- **WHAT THIS TASK INVOLVES**
Would you find each line in the entries below with the string "labels" and copy it?
──────── DATASET CONTENT
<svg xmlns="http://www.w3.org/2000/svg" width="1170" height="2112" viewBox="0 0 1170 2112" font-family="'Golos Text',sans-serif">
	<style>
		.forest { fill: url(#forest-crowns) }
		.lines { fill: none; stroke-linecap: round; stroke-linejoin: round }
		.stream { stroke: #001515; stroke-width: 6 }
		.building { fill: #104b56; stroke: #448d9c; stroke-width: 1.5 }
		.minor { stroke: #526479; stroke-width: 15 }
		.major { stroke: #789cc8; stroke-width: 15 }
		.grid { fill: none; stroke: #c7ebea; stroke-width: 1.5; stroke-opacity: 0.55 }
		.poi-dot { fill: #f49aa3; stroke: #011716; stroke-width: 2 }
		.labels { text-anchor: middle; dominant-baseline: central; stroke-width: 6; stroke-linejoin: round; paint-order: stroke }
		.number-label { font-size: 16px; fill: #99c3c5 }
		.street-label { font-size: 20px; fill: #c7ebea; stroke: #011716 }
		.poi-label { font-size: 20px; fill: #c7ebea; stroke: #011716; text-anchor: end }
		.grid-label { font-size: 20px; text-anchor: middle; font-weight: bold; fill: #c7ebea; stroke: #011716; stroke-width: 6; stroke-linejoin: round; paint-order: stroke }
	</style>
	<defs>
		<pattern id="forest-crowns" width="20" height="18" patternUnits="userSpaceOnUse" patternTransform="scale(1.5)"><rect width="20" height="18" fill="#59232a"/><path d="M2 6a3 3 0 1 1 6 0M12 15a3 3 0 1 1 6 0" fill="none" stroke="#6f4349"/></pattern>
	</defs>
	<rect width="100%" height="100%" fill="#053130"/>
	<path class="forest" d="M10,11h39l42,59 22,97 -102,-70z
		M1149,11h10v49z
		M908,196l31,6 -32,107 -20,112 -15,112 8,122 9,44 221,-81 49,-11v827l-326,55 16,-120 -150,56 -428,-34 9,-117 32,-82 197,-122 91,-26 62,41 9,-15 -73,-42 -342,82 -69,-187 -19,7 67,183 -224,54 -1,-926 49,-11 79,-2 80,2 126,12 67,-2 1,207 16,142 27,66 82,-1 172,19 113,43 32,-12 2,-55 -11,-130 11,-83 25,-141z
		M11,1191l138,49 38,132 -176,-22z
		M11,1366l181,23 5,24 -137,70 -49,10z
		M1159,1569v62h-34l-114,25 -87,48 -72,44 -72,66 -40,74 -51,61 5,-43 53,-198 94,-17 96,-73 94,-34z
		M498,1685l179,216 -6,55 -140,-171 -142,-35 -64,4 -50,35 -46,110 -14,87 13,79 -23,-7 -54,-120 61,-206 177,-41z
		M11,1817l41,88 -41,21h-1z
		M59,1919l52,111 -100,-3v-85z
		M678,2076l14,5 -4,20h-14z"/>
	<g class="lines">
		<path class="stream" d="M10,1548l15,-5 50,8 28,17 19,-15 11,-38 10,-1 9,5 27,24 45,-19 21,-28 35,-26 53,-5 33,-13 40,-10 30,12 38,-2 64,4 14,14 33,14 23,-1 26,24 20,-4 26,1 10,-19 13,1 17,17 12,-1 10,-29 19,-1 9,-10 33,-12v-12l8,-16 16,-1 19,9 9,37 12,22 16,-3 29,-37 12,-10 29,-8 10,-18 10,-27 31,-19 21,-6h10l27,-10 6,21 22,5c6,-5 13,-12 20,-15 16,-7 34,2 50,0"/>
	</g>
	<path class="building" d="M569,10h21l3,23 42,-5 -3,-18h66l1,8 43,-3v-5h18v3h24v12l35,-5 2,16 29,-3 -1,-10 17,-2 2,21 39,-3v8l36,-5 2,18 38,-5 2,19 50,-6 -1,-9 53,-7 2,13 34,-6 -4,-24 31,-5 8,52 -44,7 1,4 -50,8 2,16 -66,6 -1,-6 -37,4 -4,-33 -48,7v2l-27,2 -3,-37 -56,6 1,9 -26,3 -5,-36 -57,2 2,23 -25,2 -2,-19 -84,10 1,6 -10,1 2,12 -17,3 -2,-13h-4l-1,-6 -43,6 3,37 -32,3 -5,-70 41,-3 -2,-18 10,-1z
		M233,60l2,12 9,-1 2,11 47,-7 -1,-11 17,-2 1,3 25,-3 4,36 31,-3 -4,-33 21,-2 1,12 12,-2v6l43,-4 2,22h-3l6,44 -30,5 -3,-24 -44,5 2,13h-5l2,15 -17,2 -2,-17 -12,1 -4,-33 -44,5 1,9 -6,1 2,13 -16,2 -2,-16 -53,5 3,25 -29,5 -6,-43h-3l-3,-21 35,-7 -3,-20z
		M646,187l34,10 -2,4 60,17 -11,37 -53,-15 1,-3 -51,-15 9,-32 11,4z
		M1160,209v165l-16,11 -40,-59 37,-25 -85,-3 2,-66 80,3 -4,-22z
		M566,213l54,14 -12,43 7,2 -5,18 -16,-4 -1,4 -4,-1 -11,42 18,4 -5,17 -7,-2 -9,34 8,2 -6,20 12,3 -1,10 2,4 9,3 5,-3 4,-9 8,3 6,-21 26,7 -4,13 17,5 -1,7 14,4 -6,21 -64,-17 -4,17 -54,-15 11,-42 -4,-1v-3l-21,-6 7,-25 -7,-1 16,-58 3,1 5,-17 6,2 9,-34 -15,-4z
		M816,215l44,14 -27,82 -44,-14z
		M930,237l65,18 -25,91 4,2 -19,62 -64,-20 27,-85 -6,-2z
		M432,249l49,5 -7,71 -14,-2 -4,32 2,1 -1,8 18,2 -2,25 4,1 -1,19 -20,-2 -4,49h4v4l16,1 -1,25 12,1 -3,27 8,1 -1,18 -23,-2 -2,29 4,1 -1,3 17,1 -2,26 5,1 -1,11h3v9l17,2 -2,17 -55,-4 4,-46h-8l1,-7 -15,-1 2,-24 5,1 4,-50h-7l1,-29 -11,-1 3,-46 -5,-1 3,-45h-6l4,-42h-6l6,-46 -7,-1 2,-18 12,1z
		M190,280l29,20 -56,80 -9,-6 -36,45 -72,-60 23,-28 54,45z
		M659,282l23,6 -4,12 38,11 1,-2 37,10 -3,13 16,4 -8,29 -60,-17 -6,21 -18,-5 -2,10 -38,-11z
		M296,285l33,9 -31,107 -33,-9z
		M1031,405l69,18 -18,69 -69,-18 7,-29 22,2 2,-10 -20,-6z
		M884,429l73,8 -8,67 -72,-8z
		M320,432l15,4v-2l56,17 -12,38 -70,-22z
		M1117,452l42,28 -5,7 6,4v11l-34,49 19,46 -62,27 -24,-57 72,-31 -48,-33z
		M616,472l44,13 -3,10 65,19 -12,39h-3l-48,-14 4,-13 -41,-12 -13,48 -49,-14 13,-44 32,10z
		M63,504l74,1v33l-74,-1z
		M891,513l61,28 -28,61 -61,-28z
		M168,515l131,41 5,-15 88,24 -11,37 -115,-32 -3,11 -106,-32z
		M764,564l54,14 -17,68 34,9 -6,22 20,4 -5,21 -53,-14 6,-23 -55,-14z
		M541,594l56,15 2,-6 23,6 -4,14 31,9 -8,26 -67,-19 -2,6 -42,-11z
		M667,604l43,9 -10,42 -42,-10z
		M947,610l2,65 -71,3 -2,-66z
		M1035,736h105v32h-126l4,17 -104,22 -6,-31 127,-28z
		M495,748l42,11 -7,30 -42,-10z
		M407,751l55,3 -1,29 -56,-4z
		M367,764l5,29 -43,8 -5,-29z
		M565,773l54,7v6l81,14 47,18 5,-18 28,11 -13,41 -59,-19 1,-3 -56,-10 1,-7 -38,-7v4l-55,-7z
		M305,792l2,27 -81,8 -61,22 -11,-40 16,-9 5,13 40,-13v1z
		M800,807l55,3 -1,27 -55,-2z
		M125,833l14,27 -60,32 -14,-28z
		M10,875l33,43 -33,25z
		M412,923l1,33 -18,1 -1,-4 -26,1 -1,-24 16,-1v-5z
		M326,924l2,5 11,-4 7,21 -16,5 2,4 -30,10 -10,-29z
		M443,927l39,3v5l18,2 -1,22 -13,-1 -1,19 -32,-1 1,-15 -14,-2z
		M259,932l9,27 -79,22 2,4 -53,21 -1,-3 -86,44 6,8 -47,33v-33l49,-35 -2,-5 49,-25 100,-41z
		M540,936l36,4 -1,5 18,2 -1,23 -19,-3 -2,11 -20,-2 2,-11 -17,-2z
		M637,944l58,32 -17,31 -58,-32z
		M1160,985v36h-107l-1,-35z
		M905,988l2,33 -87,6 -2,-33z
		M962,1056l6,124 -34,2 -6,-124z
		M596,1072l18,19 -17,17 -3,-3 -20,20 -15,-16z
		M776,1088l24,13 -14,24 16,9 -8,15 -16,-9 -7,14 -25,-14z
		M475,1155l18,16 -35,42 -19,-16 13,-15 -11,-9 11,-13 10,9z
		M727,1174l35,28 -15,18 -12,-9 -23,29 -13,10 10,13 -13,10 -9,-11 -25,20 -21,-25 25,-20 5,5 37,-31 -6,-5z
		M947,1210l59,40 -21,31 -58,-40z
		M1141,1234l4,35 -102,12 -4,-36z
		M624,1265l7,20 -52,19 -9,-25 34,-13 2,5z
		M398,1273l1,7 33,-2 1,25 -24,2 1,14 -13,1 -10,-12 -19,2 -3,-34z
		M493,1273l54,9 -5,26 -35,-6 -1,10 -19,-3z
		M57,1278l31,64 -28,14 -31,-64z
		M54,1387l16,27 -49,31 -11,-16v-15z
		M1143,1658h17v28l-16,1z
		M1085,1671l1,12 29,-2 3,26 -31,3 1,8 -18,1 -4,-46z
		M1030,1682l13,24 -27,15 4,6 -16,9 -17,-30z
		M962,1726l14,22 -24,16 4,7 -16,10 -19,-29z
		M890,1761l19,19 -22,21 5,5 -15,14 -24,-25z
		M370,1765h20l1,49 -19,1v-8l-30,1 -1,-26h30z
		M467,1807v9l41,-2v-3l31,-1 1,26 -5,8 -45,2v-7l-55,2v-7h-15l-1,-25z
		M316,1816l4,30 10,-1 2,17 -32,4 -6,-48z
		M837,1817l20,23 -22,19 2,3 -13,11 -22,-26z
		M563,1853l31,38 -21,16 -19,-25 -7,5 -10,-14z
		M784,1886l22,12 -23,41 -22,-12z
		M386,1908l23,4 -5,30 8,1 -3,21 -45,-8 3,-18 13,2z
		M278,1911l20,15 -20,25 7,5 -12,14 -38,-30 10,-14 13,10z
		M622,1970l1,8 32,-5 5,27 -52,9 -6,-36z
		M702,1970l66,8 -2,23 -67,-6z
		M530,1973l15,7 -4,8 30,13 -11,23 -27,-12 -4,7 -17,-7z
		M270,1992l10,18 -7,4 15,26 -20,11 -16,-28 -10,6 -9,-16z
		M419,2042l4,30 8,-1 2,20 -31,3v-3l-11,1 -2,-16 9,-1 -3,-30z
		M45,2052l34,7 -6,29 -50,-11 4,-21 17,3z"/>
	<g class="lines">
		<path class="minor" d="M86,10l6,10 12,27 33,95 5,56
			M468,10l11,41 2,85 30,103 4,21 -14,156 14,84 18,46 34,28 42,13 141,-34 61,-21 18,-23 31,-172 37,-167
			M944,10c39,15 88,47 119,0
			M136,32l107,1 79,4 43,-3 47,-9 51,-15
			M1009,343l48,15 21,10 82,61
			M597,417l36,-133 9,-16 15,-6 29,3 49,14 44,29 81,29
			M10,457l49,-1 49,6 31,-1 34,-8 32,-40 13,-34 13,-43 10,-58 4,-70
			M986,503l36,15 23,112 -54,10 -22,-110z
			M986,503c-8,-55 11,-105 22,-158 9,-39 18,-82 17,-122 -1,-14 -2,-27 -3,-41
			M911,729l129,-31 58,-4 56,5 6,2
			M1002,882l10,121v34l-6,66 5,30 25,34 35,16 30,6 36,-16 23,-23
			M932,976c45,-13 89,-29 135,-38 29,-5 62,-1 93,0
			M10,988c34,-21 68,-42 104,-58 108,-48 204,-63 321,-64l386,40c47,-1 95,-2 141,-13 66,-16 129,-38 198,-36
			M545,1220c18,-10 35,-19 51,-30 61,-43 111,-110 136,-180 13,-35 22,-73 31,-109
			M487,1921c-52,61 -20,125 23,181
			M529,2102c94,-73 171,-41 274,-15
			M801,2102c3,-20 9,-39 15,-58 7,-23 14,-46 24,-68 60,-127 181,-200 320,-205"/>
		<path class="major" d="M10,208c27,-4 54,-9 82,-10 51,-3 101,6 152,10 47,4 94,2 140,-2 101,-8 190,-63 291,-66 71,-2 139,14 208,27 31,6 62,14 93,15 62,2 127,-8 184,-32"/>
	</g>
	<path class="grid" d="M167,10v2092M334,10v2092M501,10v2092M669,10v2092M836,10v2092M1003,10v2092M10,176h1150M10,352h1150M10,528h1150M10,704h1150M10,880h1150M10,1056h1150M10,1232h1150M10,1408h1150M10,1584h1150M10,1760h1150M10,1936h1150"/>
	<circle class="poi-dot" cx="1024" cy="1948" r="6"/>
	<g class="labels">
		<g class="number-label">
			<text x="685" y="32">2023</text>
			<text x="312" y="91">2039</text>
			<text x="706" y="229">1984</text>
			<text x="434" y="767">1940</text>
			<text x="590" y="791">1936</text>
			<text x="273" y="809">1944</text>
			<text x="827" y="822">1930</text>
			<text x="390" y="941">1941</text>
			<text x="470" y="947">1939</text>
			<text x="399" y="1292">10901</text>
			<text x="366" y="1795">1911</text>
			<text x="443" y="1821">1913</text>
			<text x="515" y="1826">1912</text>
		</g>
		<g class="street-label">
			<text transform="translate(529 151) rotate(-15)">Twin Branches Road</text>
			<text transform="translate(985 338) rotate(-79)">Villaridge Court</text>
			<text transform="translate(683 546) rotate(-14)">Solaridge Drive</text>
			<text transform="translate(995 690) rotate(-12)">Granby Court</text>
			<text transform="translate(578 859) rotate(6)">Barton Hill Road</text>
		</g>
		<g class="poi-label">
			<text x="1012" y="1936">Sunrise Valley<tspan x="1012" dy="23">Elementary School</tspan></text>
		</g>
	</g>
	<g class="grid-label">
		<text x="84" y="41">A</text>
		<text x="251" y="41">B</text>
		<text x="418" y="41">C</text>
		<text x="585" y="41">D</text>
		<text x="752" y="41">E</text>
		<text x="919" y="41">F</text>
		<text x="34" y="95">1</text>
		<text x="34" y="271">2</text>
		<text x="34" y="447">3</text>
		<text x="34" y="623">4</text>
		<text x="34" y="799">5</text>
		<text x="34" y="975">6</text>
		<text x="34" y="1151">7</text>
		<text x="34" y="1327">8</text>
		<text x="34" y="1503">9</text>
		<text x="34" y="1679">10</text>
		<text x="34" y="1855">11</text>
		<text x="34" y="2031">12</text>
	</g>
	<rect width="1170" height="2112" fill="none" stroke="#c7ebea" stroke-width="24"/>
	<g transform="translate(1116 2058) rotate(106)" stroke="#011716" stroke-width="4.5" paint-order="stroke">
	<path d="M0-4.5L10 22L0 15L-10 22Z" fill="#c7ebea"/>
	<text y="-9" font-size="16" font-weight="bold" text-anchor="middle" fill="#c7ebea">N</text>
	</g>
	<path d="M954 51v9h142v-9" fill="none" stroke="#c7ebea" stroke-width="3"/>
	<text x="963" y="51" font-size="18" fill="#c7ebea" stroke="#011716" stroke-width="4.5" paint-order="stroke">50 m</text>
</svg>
────────────────
- **YOUR SOLUTION**
		.labels { text-anchor: middle; dominant-baseline: central; stroke-width: 6; stroke-linejoin: round; paint-order: stroke }
	<g class="labels">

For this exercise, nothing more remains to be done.